The Steelers have a message for Eagles quarterback Carson Wentz on Sunday: Run at your own risk.
Wentz has been running the ball more often of late, with seven attempts in Week Four against the 49ers and nine in Week Three against Cincinnati. As the Steelers prepare to face Wentz, Pittsburgh defensive coordinator Keith Butler had a clear instruction to his players.
“If Wentz takes off he’s told his players you remember he’s a runner not a quarterback,” said Aditi Kinkhabwala of NFL Media, regarding Butler. “That means you hit him and you hit him hard enough to dissuade him from doing it more.”
That sounds familiar. It sounds a little like something someone said the 49ers should consider doing to a certain quarterback who had run through and around the Titans in the AFC Championship as defensive players tippy-toed around the prospect of subjecting Mahomes to the same kind of physicality that running backs routinely face.
In an era where the NFL protects its quarterbacks (especially the stars) at all costs, quarterbacks who become runners forfeit those protections. So if you hit quarterbacks like running backs and they feel it like running backs they may think twice before running again.

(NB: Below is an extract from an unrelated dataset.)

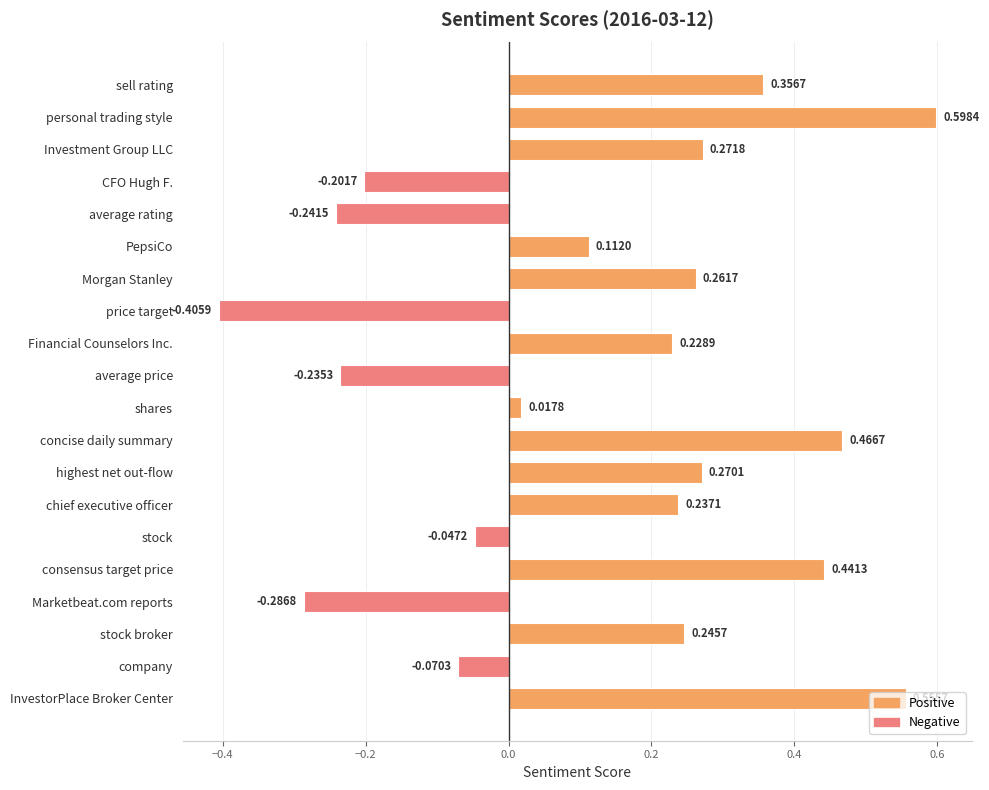

What is the label of the 2nd bar from the top?

personal trading style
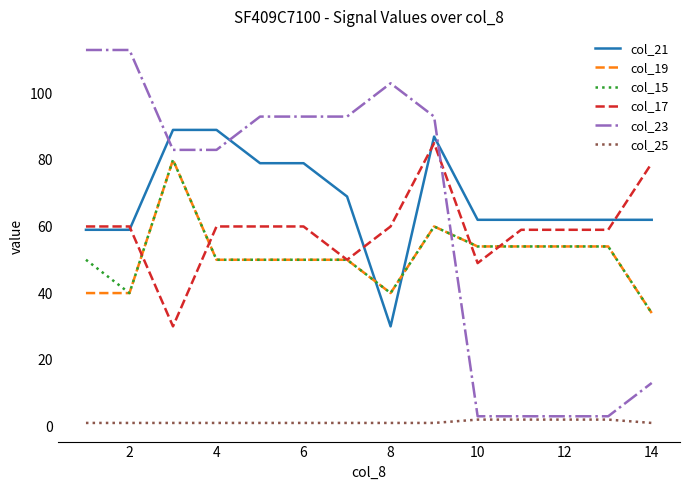

What is the highest value of the col_19 series?

80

It may not mesh with the league’s fairly recent (in the grand scheme of things) obsession with player safety, but it definitely meshes with the reality that football remains a physical game premised in part on establishing dominance and intimidation of an opponent. As anyone who ever has been hit hard in any athletic setting knows, that first big hit always makes you think twice about risking a second one.